LATIHAN SOAL:
1 > Dalam berita tentang sidang petinggi ACT, siapa Ketua Majelis Hakim yang membacakan putusan sela?
2 > Tuliskan ulang kata demi kata bagian berita tentang sidang petinggi ACT yang dimulai dari "JAKARTA, KOMPAS.com - Majelis" dan berakhir pada "Selatan, Selasa (29/11/2022).".

KUTIPAN TEKS:

JAKARTA, KOMPAS.com - Majelis Hakim Pengadilan Negeri (PN) Jakarta Selatan menolak nota keberatan atau eksepsi mantan Presiden Yayasan Aksi Cepat Tanggap (ACT) Ibnu Khajar dan mantan Dewan Pembina ACT Hariyana Hermain.
Keduanya merupakan terdakwa kasus penggelapan dana bantuan untuk keluarga korban kecelakaan pesawat Lion Air Boeing 737 Max 8 nomor penerbangan JT 610.
"Mengadili, menolak keberatan, atau eksepsi penasihat hukum terdakwa tersebut," ucap Ketua Majelis Hakim Heriyadi saat membacakan putusan sela dalam sidang di PN Jakarta Selatan, Selasa (29/11/2022).
Majelis hakim berpendapat, eksepsi yang disampaikan penasihat hukum kedua terdakwa telah dengan jelas disampaikan di dalam dakwaan jaksa penuntut umum (JPU).
Baca juga: Hari Ini, Hakim Bacakan Putusan Sela untuk 2 Petinggi ACT Ibnu Khajar dan Hariyana Hermain
Sementara itu, keberatan lainnya terkait dakwaan JPU telah masuk dalam materi pokok, dan akan dibuktikan dalam persidangan.

DATA YANG DISEDIAKAN:
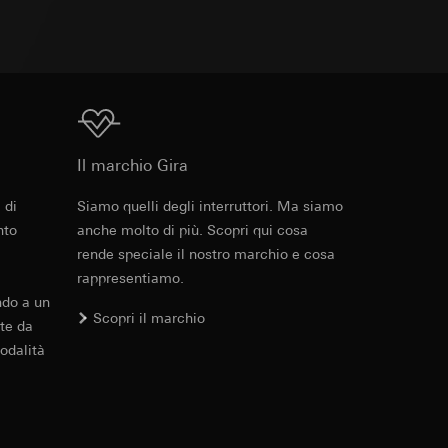
 delle mansioni
e ora della visita,
 delle
 delle
Download
sioni
Il marchio Gira
sioni
 di
Siamo quelli degli interruttori. Ma siamo
nto
anche molto di più. Scopri qui cosa
rende speciale il nostro marchio e cosa
andard, copia da
rappresentiamo.
andard, copia da
a GDPR
ndo a un
a GDPR
Scopri il marchio
te da
odalità
ioni per l'attivazione
 da parte del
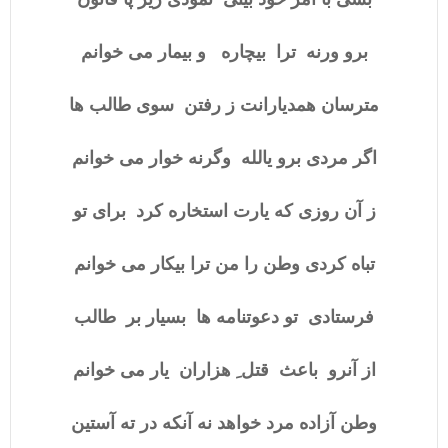
برو ورنه ترا بیچاره و بیمار می خوانم
مترسان همدیارانت ز رفتن سوی طالب ها
اگر مردی برو یالله وگرنه خوار می خوانم
ز آن روزی که یارت استخاره کرد برای تو
تباه کردی وطن را من ترا بیکار می خوانم
فرستادی تو دعوتنامه ها بسیار بر طالب
از آنرو باعث قتل ِ هزاران یار می خوانم
وطن آزاده مرد خواهد نه آنکه در ته آستین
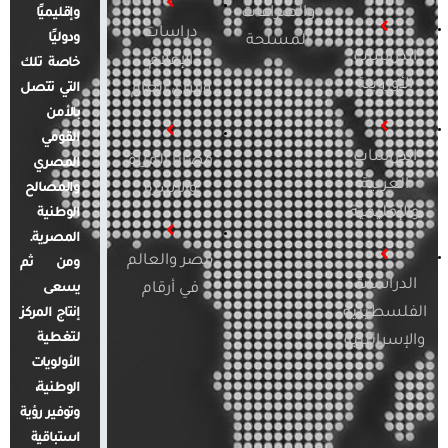
والصراعات
وإقليميًا
دراسات
ودوليًا
المسلحة
الدراسات
الإعلام
خاصة تلك
الأوروبية
والرأي العام
التي تتصل
بالأمن
القومي
الدراسات
قضايا المرأة
المصري
العربية
والأسرة
والمصالح
والإقليمية
الوطنية
المصرية.
مصر والعالم
ومن ثم
الدراسات
في أرقام
يسعى
الفلسطينية
إنتاج المركز
لتغطية
والإسرائيلية
الأولويات
الوطنية،
وتوفير رؤية
استباقية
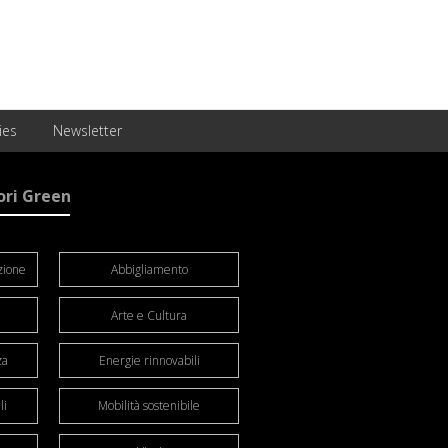
ies
Newsletter
ori Green
zione
Abbigliamento
Arte e Cultura
za
Energie rinnovabili
li
Mobilità sostenibile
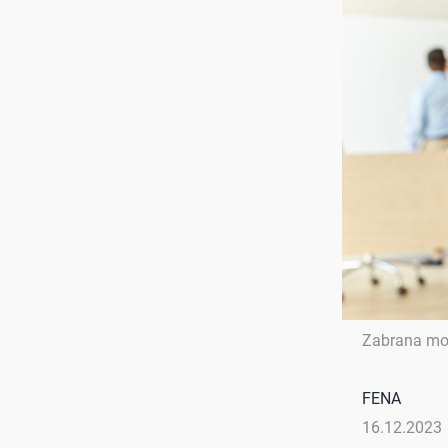
Zabrana mo
FENA
16.12.2023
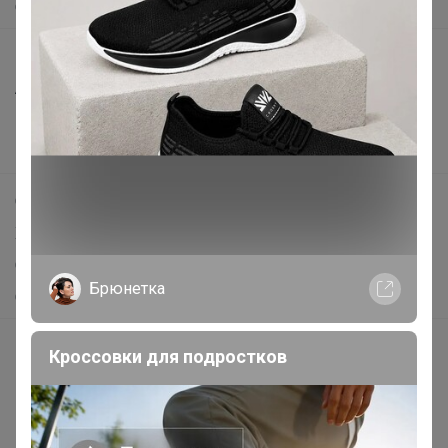
О нас
Все предложения
Анонсы
Новости
Поддержка альпак
Самое выгодное
Хиты продаж
Самое желанное
Брюнетка
Самое быстрое
Начать зарабатывать с 24-ok
Кроссовки для подростков
Picabox.ru - Лучшее место для ваших изображений
Розыгрыш - Генератор случайных чисел
Пульс нашего маркетплейса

JAWABAN LATIHAN:
1 > Ketua Majelis Hakim yang membacakan putusan sela adalah Heriyadi.

2 >
JAKARTA, KOMPAS.com - Majelis Hakim Pengadilan Negeri (PN) Jakarta Selatan menolak nota keberatan atau eksepsi mantan Presiden Yayasan Aksi Cepat Tanggap (ACT) Ibnu Khajar dan mantan Dewan Pembina ACT Hariyana Hermain.
Keduanya merupakan terdakwa kasus penggelapan dana bantuan untuk keluarga korban kecelakaan pesawat Lion Air Boeing 737 Max 8 nomor penerbangan JT 610.
"Mengadili, menolak keberatan, atau eksepsi penasihat hukum terdakwa tersebut," ucap Ketua Majelis Hakim Heriyadi saat membacakan putusan sela dalam sidang di PN Jakarta Selatan, Selasa (29/11/2022).